Dr. Marcel Schellong ist Referent für Studium und Lehre am Institut für Deutsche Philologie der LMU München. Weitere Informationen zur Person unter www.marcelschellong.de. Interessen und Arbeitsschwerpunkte: Theorien der Semiotik, nichtlineare Erzählmedien, Verhältnis von Spielen und Erzählen, Medienwissenschaft/Intermedialität, Literatur in München/Bayern.

Mireya Schlegel

Mireya Schlegel studiert an der Ludwig-Maximilians-Universität München die Fächer Mathematik und Deutsch für das Lehramt an Gymnasien. Ein Forschungs- und Interessensschwerpunkt liegt in den Game Studies sowie der Verbindung bzw. Vereinbarkeit von Computerspielen und Deutschdidaktik.

Andreas Schöffmann

Andreas Schöffmann arbeitet und promoviert an der Ludwig-Maximilians-Universität München. Nach einem Staatsexamen für das Lehramt an Gymnasien mit der Fächerkombination Deutsch, Geschichte, Philosophie/Ethik, Medienpädagogik sowie des Magister Artiums in Neuerer Deutschen Literatur befasst er sich mit der Frage nach einem kompetenten Umgang mit Computerspielen als Teil der Werteerziehung. Weitere Informationen finden Sie auf der Homepage der Forschungsstelle Werteerziehung und Lehrerbildung: http://www.wul.germanistik.uni-muenchen.de/personen/mitarbeiter/schoeffmann_andreas/index.html

Tobias Unterhuber

Dr. des. Tobias Unterhuber studierte Neuere deutsche Literatur, Allgemeine und Vergleichende Literaturwissenschaft und Religionswissenschaft an der LMU München und der University of California, Berkeley. 2018 promovierte er bei Prof. Dr.
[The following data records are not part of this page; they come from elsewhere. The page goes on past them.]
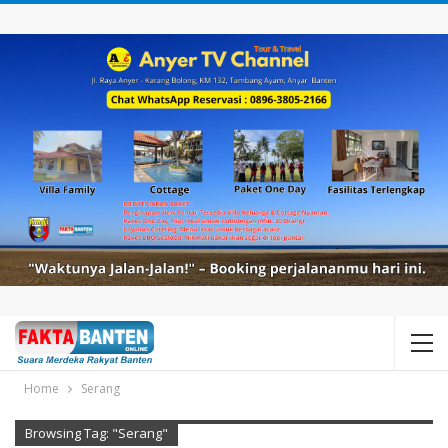
Home
Serang
Browsing Tag: "Serang"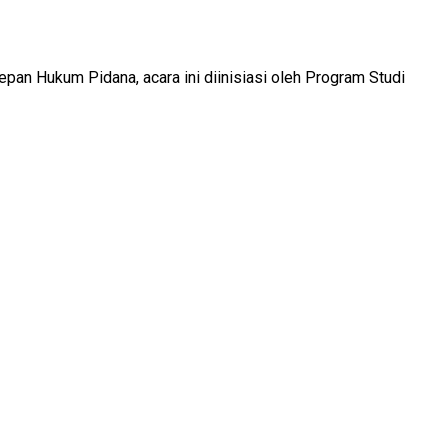
n Hukum Pidana, acara ini diinisiasi oleh Program Studi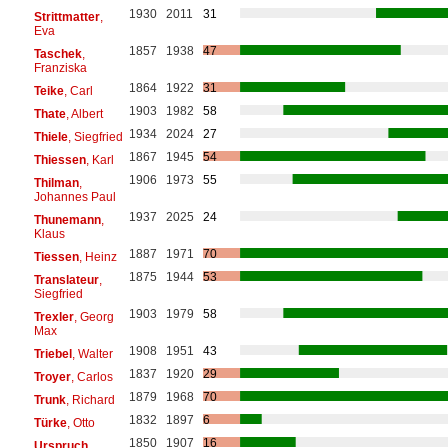
1930
2011
31
Strittmatter
,
Eva
1857
1938
47
Taschek
,
Franziska
1864
1922
31
Teike
, Carl
1903
1982
58
Thate
, Albert
1934
2024
27
Thiele
, Siegfried
1867
1945
54
Thiessen
, Karl
1906
1973
55
Thilman
,
Johannes Paul
1937
2025
24
Thunemann
,
Klaus
1887
1971
70
Tiessen
, Heinz
1875
1944
53
Translateur
,
Siegfried
1903
1979
58
Trexler
, Georg
Max
1908
1951
43
Triebel
, Walter
1837
1920
29
Troyer
, Carlos
1879
1968
70
Trunk
, Richard
1832
1897
6
Türke
, Otto
1850
1907
16
Urspruch
,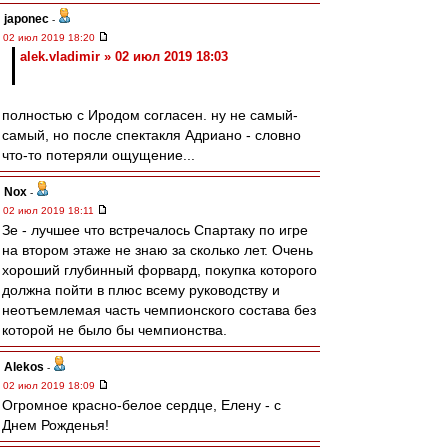
japonec
-
02 июл 2019 18:20
alek.vladimir » 02 июл 2019 18:03
полностью с Иродом согласен. ну не самый-
самый, но после спектакля Адриано - словно
что-то потеряли ощущение...
Nox
-
02 июл 2019 18:11
Зе - лучшее что встречалось Спартаку по игре
на втором этаже не знаю за сколько лет. Очень
хороший глубинный форвард, покупка которого
должна пойти в плюс всему руководству и
неотъемлемая часть чемпионского состава без
которой не было бы чемпионства.
Alekos
-
02 июл 2019 18:09
Огромное красно-белое сердце, Елену - с
Днем Рожденья!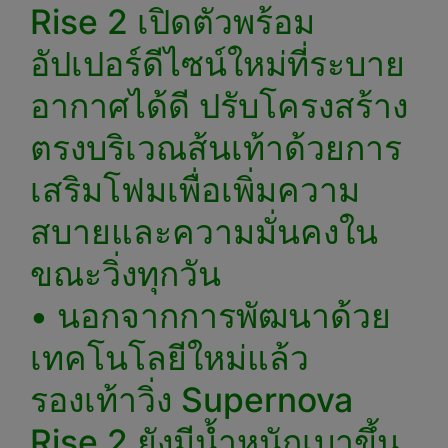
Rise 2 เปิดตัวพร้อม
อัปเปอร์ดีไซน์ใหม่ที่ระบาย
อากาศได้ดี ปรับโครงสร้าง
ตรงบริเวณส้นเท้าด้วยการ
เสริมโฟมเพื่อเพิ่มความ
สบายและความมั่นคงใน
ขณะวิ่งทุกวัน
• นอกจากการพัฒนาด้วย
เทคโนโลยีใหม่แล้ว
รองเท้าวิ่ง Supernova
Rise 2 ยังมีน้ำหนักเบาขึ้น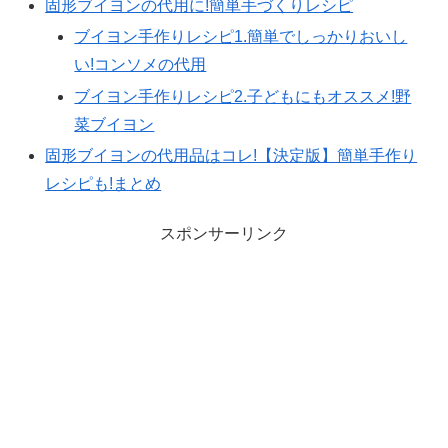
固形ブイヨンの代用に!簡単手づくりレシピ
ブイヨン手作りレシピ1.簡単でしっかりおいし
い!コンソメの代用
ブイヨン手作りレシピ2.子どもにもオススメ!野
菜ブイヨン
固形ブイヨンの代用品はコレ!【決定版】簡単手作り
レシピも!まとめ
スポンサーリンク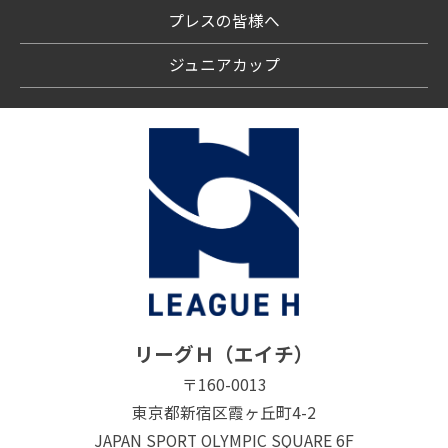
プレスの皆様へ
ジュニアカップ
リーグＨ（エイチ）
〒160-0013
東京都新宿区霞ヶ丘町4-2
JAPAN SPORT OLYMPIC SQUARE 6F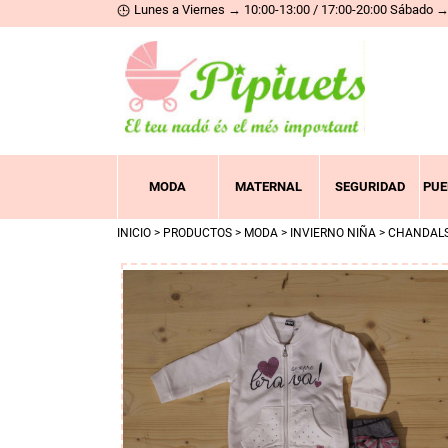
Lunes a Viernes → 10:00-13:00 / 17:00-20:00 Sábado → 
MODA
MATERNAL
SEGURIDAD
PUE
INICIO
>
PRODUCTOS
>
MODA
>
INVIERNO NIÑA
>
CHANDAL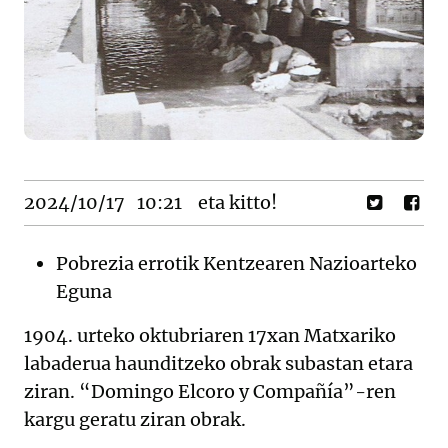
2024/10/17
10:21
eta kitto!
Pobrezia errotik Kentzearen Nazioarteko
Eguna
1904. urteko oktubriaren 17xan Matxariko
labaderua haunditzeko obrak subastan etara
ziran. “Domingo Elcoro y Compañía”-ren
kargu geratu ziran obrak.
Oliver Jahraus mit einer Arbeit zum Thema "Kritik der Oberfläche – Das Totalitäre bei und im Sprechen über Christian Kracht". Er ist Post-Doc am Institut für Germanistik, Bereich Literatur und Medien an der Leopold-Franzens-Universität Innsbruck. Zu seinen Forschungsinteressen zählt neben Popliteratur, Literaturtheorie, Diskursanalyse, Literatur & Ökonomie und Gender Studies auch die kulturwissenschaftliche Computerspielforschung.